| Passage |
● ● ● ●

QoE-aware video streaming for SVC over multiuser MIMO–OFDM systems

Highlights

• We derive a novel QoE-aware video adaptation (QoEVA) scheme.

• We propose an efficient QoE-aware resource allocation (QoERA) scheme.

• We combine QoEVA and QoERA to design a general QoE-aware video streaming solution.

Abstract

We propose a QoE-aware video streaming solution to maximize multiuser QoE for Scalable Video Coding (SVC) streaming over multiuser (MU) Multiple-Input Multiple-Output (MIMO)–Orthogonal Frequency Division Multiplexing (OFDM) systems. We achieve it by integrating novel QoE-aware video adaptation (QoEVA) and QoE-aware resource allocation (QoERA) schemes. We first study QoEVA of SVC via a subjective video quality assessment database and derive QoE-optimized scalability adaptation tracks. A rate-QoE model is then constructed to approximate the track and is employed to design QoERA. By proving the NP-hardness of the QoERA problem, we propose an adaptive solution where resource block assignment, power allocation and modulation selection are jointly optimized to enhance multiuser QoE. Experimental results show that the proposed QoEVA significantly performs better than the conventional video adaptation schemes and the proposed QoERA achieves much better user experience when compared to state-of-the-art solutions. Our solution can be employed for both pre-coded and live video streaming.

● ● ● ●

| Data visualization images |
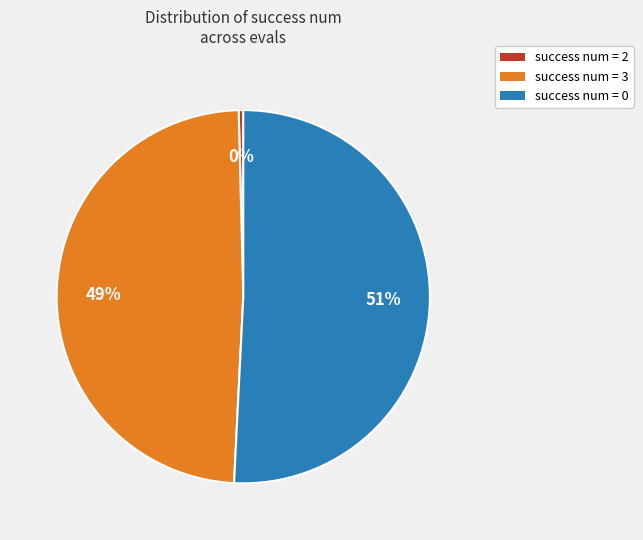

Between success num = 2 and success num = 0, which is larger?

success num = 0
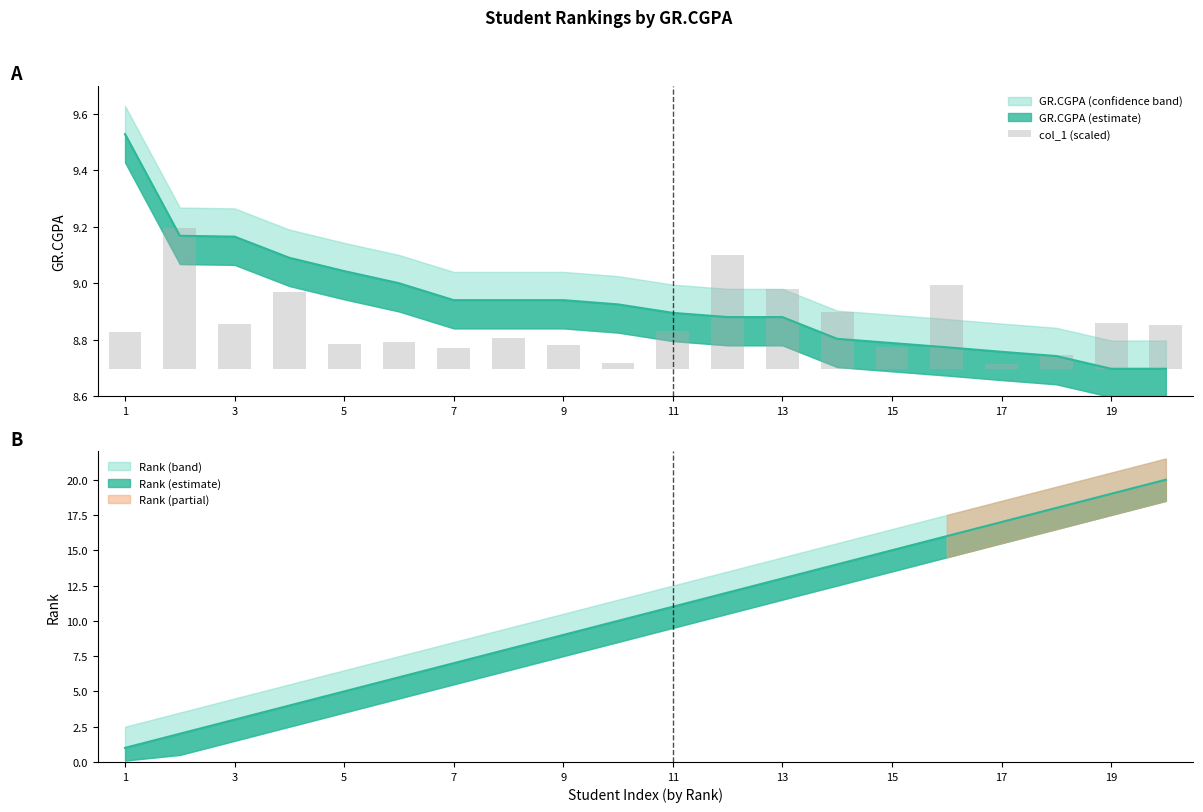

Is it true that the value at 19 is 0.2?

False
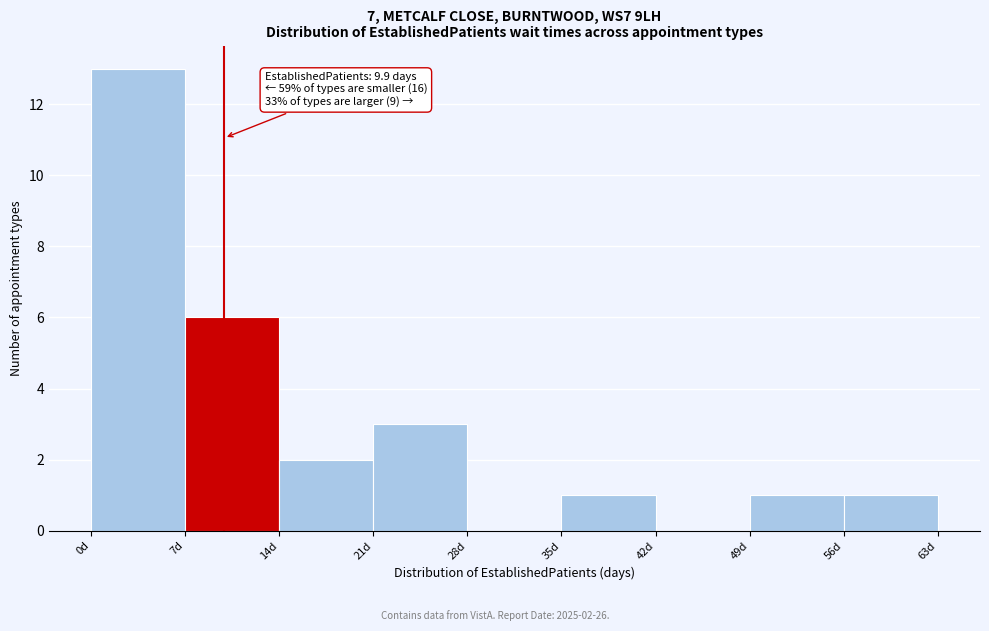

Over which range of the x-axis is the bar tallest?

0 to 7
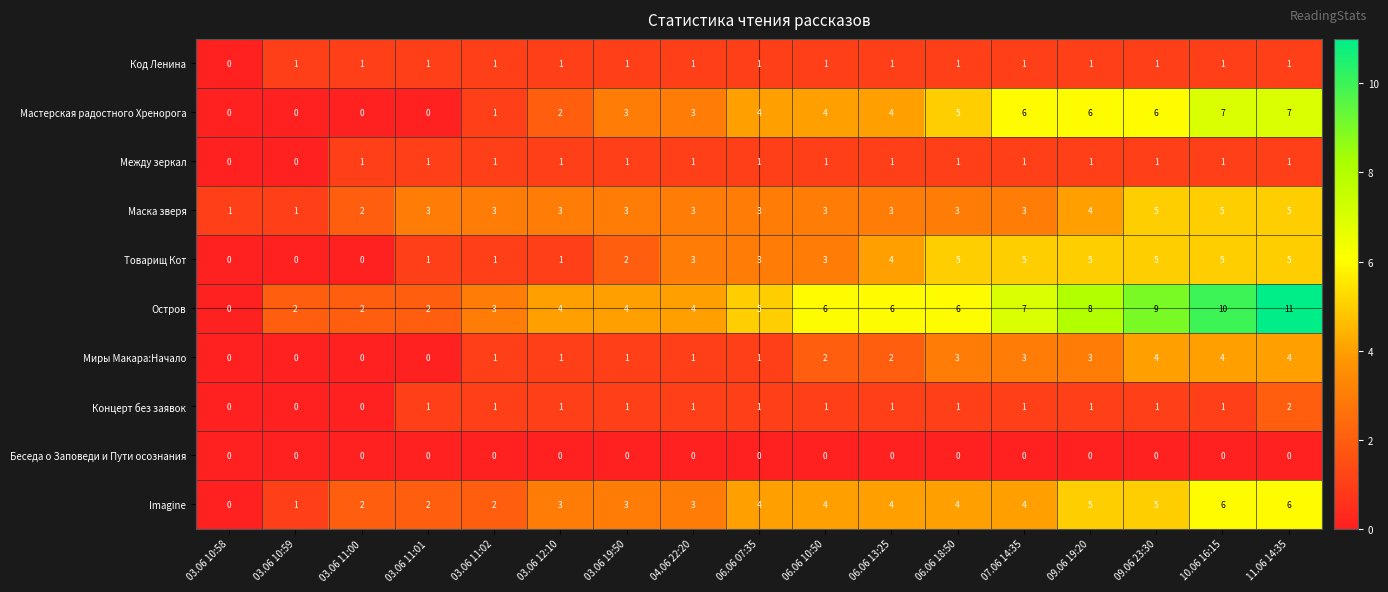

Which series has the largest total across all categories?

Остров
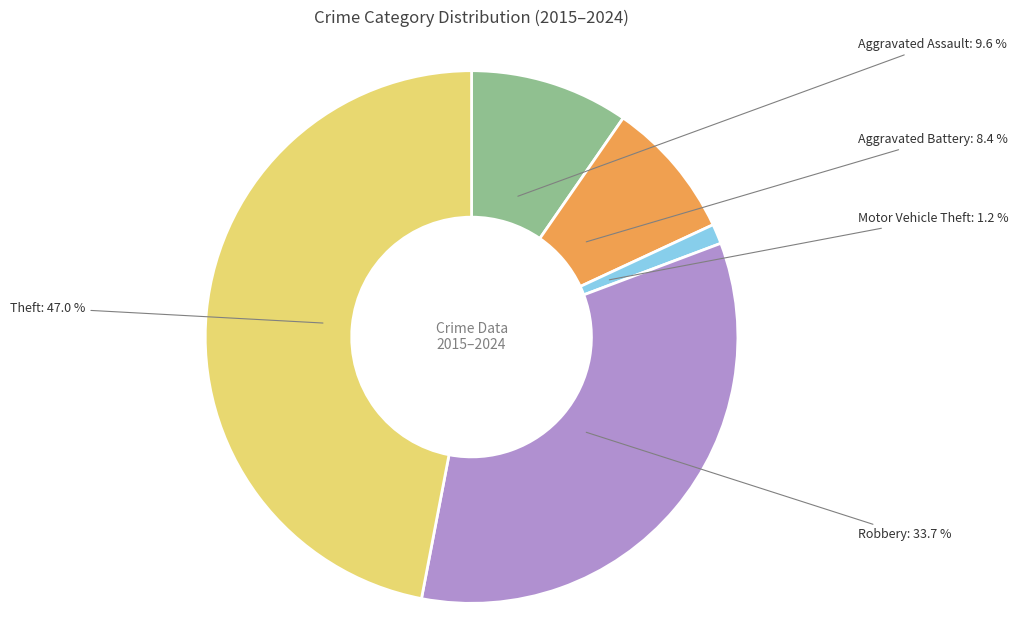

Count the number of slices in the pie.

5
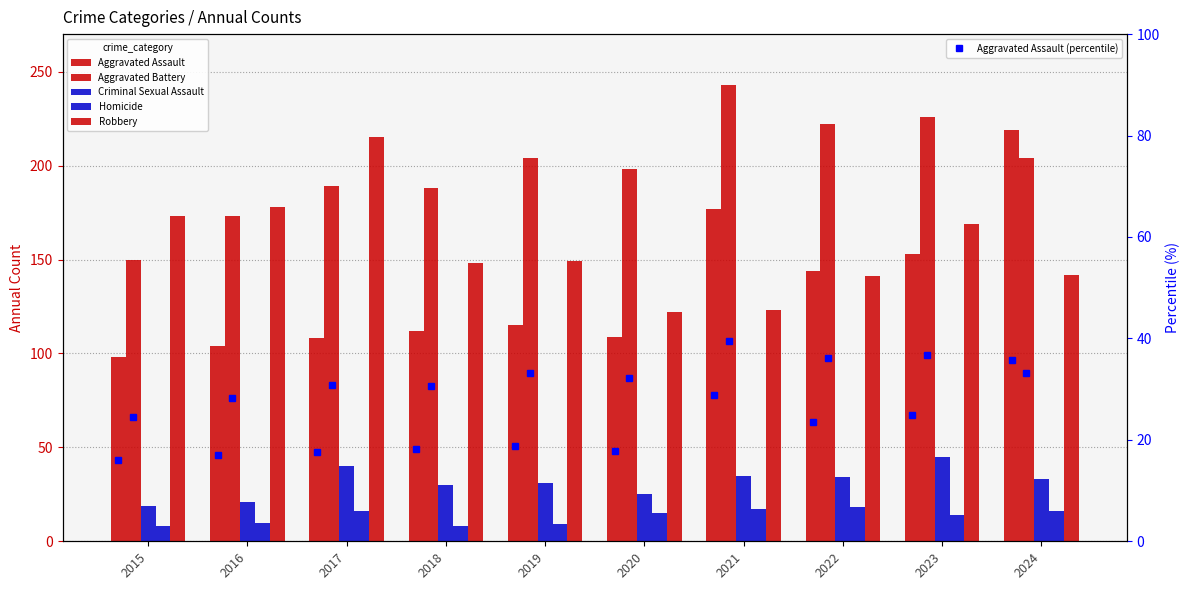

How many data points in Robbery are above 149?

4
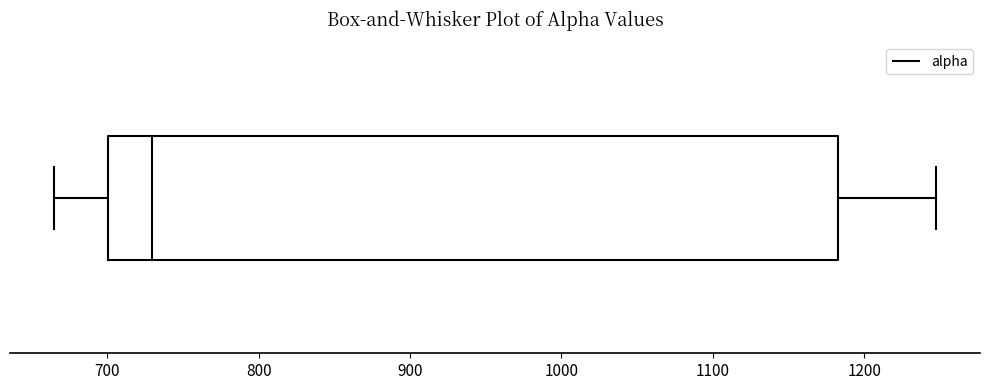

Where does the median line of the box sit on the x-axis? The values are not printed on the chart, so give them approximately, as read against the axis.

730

● ● ● ●

| Questions to answer |
**a.** In the abstract, which three things are jointly optimized in the adaptive solution?
**b.** Could you lay out everything in the rows from the line containing "Which series has" down to the end of the rows as a numbered list, skipping blank lines and leaving out the pictures?

| Solution list |
**a.** Resource block assignment, power allocation and modulation selection.

**b.**
1. Which series has the largest total across all categories?
2. Остров
3. Count the number of slices in the pie.
4. 5
5. How many data points in Robbery are above 149?
6. 4
7. Where does the median line of the box sit on the x-axis? The values are not printed on the chart, so give them approximately, as read against the axis.
8. 730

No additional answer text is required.